In this world people’s daily greeting is, “Take it easy.” But Jesus says, “Take up your cross daily.” We need to learn to take up our cross daily and positively, especially when we live and work with others, in our home, church and in the places where God puts us.

And then Jesus said, “…Follow me.” In denying ourselves and taking our cross, we must not lose focus. Our eyes should be on Jesus. It is to learn of him and grow in his image. We know that Jesus denied himself. In the garden of Gethsemane he had to struggle hard in prayer, “Father, if you are willing, take this cup from me; yet not my will, but yours be done.” This struggle was to deny himself and obey the will of God (Lk 23:42-44). Also, Jesus took up his cross to the end. While he was hanging on the cross, people hurled insults at him, saying, “…save yourself! Come down from the cross, if you are the Son of God!” (Mt 27:40). Jesus could have come down and save himself, destroying all his enemies; then he would not have saved us. But he stayed on the cross to the end for the will of God and showed an example how we should take up our cross. We are tempted to give up our mission often. But we must follow Jesus.

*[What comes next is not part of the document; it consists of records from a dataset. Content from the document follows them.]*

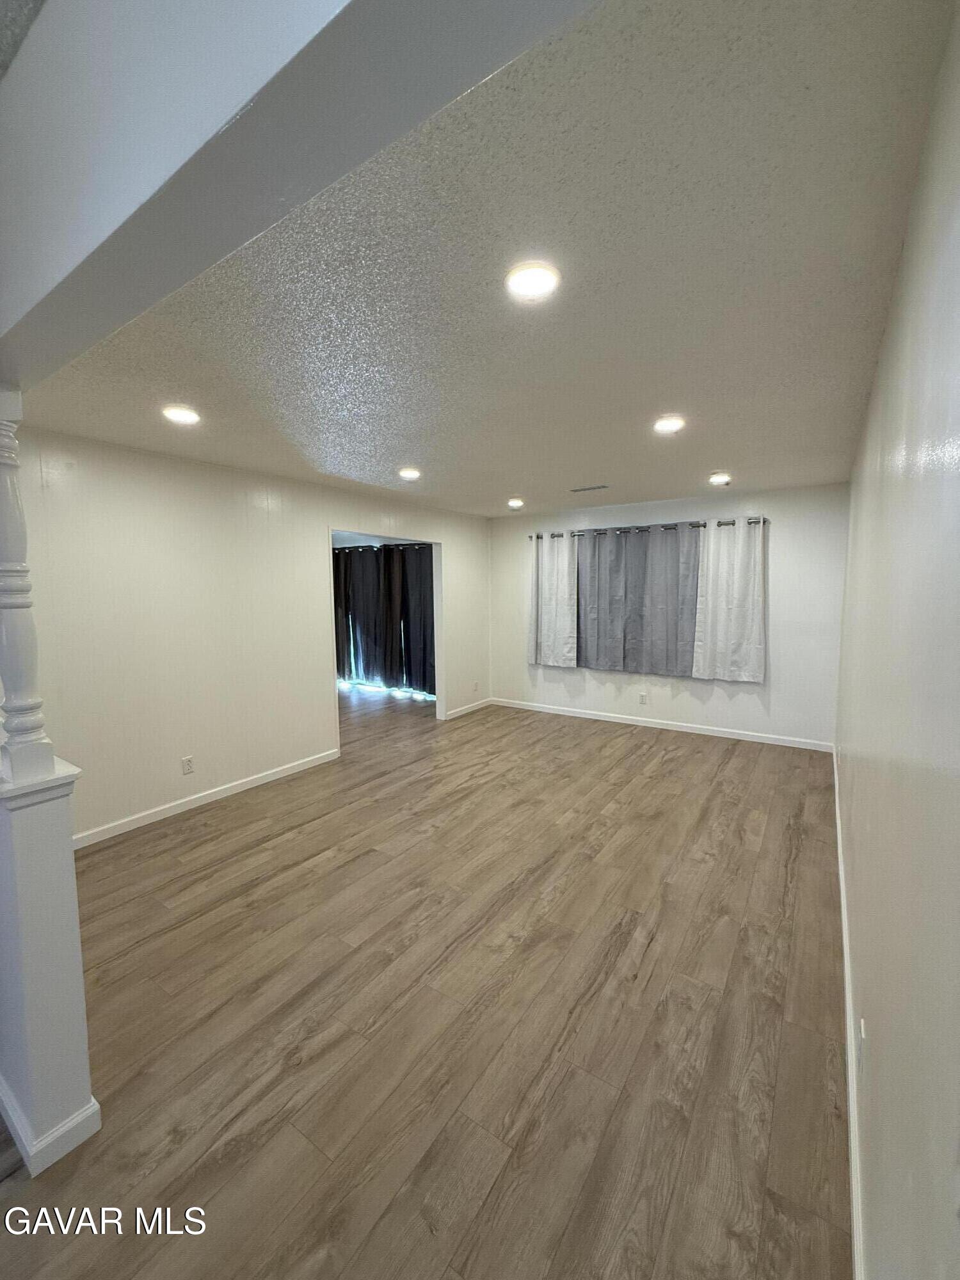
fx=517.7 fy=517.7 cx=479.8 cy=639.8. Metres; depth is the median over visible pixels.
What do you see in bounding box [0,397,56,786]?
column
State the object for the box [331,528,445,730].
doorway
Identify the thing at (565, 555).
white curtain
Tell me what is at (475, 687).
wall socket
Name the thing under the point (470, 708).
baseboard
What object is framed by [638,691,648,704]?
wall socket
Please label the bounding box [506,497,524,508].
ceiling light
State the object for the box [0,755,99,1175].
half wall
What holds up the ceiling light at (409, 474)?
attached to the ceiling
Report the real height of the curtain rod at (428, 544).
0.066 m
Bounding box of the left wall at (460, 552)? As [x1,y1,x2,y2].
[5,423,490,846]
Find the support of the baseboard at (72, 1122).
attached to the half wall at (64, 891)
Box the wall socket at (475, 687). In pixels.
[471,680,479,692]
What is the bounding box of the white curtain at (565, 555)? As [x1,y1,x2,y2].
[527,531,577,666]
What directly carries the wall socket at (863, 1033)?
attached to the right wall at (874, 1047)
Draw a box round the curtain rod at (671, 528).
[529,515,771,538]
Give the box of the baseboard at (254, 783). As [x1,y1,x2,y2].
[72,748,340,849]
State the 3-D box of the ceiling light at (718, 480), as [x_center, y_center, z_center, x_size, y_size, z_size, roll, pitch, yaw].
[1.991,-1.335,4.313,0.180,0.069,0.183,3,7,33]
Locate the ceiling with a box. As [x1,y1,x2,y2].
[14,0,956,515]
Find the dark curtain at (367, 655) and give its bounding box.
[331,542,434,696]
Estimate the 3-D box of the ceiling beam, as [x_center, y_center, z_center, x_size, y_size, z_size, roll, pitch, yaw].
[-0.713,-0.895,1.005,3.342,0.390,0.255,3,7,33]
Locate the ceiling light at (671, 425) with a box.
[652,414,685,434]
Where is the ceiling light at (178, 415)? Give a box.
[161,404,201,425]
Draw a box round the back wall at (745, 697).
[485,482,847,748]
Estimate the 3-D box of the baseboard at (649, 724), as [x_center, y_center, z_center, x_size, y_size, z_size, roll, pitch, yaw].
[1.732,0.907,5.810,3.782,0.086,0.014,3,7,33]
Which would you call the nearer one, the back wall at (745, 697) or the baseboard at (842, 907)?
the baseboard at (842, 907)
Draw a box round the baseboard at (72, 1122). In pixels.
[0,1076,101,1175]
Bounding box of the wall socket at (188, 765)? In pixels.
[180,755,194,774]
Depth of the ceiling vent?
4.75 m
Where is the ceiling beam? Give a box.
[1,0,597,393]
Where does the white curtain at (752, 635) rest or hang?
hanging from the curtain rod at (671, 528)
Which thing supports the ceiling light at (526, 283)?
attached to the ceiling
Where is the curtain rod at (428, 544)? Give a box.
[333,541,435,551]
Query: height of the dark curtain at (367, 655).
2.139 m
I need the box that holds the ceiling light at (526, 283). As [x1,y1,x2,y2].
[504,260,560,300]
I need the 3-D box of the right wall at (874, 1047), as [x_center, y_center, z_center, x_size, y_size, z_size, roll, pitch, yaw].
[1.372,0.119,1.726,0.133,2.509,6.169,3,7,33]
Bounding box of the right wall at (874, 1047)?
[835,0,959,1279]
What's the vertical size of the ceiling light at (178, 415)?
0.024 m
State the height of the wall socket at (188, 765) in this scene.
0.117 m
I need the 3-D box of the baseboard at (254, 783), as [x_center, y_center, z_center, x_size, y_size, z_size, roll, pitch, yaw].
[-2.068,1.158,3.674,0.014,0.088,2.758,3,7,33]
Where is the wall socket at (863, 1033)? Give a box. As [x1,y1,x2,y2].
[856,1017,866,1070]
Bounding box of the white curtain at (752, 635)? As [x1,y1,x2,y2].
[691,517,766,682]
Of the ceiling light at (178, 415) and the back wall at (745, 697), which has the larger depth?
the back wall at (745, 697)
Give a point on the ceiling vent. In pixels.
(576, 490)
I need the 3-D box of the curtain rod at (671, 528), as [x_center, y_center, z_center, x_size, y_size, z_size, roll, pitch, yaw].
[1.690,-1.192,5.572,2.599,0.063,0.128,3,7,33]
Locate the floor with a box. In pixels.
[0,677,849,1279]
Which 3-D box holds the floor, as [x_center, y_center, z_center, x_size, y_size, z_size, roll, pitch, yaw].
[-1.316,1.223,3.876,6.885,0.105,8.348,3,7,33]
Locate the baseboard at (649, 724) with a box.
[490,696,835,751]
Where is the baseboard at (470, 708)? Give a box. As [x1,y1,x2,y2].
[443,698,491,720]
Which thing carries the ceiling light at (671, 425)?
in the ceiling
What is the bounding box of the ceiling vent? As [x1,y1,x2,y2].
[570,483,609,492]
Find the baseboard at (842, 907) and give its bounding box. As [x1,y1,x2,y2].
[833,743,865,1279]
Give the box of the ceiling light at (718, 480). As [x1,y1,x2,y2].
[707,472,730,485]
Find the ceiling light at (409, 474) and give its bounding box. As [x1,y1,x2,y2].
[397,466,421,480]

At this point we should know that when we deny ourselves and take up our cross and follow Jesus, our confession of Christ grows deeper and we can remain true to our confession.

Look at verse 24. “For whoever wants to save his life will lose it, but whoever loses his life for me will save it.” Losing one’s life for Christ Jesus is the way of saving oneself. It is the way of the life of victory. A selfish life is in the end the life of losing oneself. Those who remain true to their confession of Christ can live for him and lose their lives for him.

Look at verse 25. “What good is it for a man to gain the whole world, and yet lose or forfeit his very self?” What a poignant truth! Still there are many people who want to gain the whole world, even if they lose themselves. Worldly wealth, position, honour or popularity will mean nothing, when it costs forfeiting one’s very self.

Look at verse 26. “If anyone is ashamed of me and my words, the Son of Man will be ashamed of him, when he comes in his glory and in the glory of the Father and of the holy angels.” In our times, it is very easy to be ashamed of Jesus and his words. But Jesus clearly warned of this. When we are not ashamed of Jesus and his words in this generation, we will participate in his glory when he comes again. And then he said, “I tell you the truth, some who are standing here will not taste death before they see the kingdom of God.” We can taste the kingdom of God though Jesus’ death and resurrection.

In this study we learn that there is a “must” for Jesus’ disciples. The “must” is to deny oneself and take up each one’s cross daily and follow him. This is the way of remaining in Jesus' salvation and participating in his glory. May we keep this teaching of Christ in our deep hearts as a timeless truth of God and our lifetime guideline in our life journey in this world.